Quando mi trasferii in Spagna, il Comune di Vicenza mi chiamò per fare dei corsi per migliorare la comunicazione tra le persone che lavoravano all’interno dell’istituzione. Feci ben venti corsi, istruendo centinaia di persone. Fu un’esperienza bellissima, vissuta da pendolare tra Spagna e Vicenza. Usai quelle occasioni per far capire a chi gestiva la città in quegli anni, gestione Hullweck, che secondo me poteva fare qualcosa di importante per la città. Ma non perché lo dicessi io, ma perché era nelle corde della città poter fare qualcosa che andava oltre lo standard.

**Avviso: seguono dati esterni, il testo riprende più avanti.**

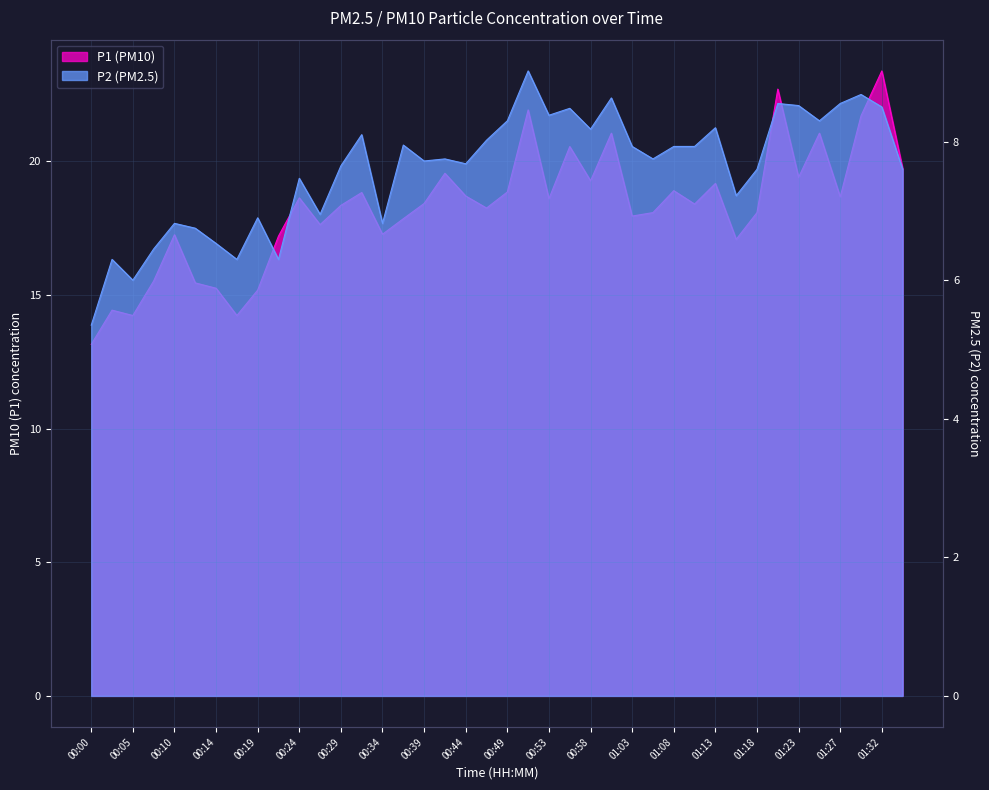

At how many categories does at least one series exceed 8?

40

Quando poi tornai qui, praticamente da “turista”, cominciai ad osservare Vicenza con un’ottica diversa. Ho le mie radici qui. Sono nato a Valdagno. Ho trascorso a Vicenza la maggior parte della mia vita, tolta qualche parentesi a Genova, a Napoli, a Roma. Il mio giudizio è quindi obiettivo. Posso affermare che Vicenza offre degli spunti interessanti, soprattutto grazie alla sua storia meravigliosa. Un luogo che consente anche di rapportarsi alle persone con una certa facilità. Ci si conosce tutti. Provo affetto per Vicenza. Ma credo che Vicenza sia sostanzialmente una straordinaria “base d’appoggio”.
Una bellissima base da cui gettare “ponti verso l’esterno”.
Grazie Paolo! Ti auguro che questi ponti ti facciano arrivare dove ambisci e dove meriti.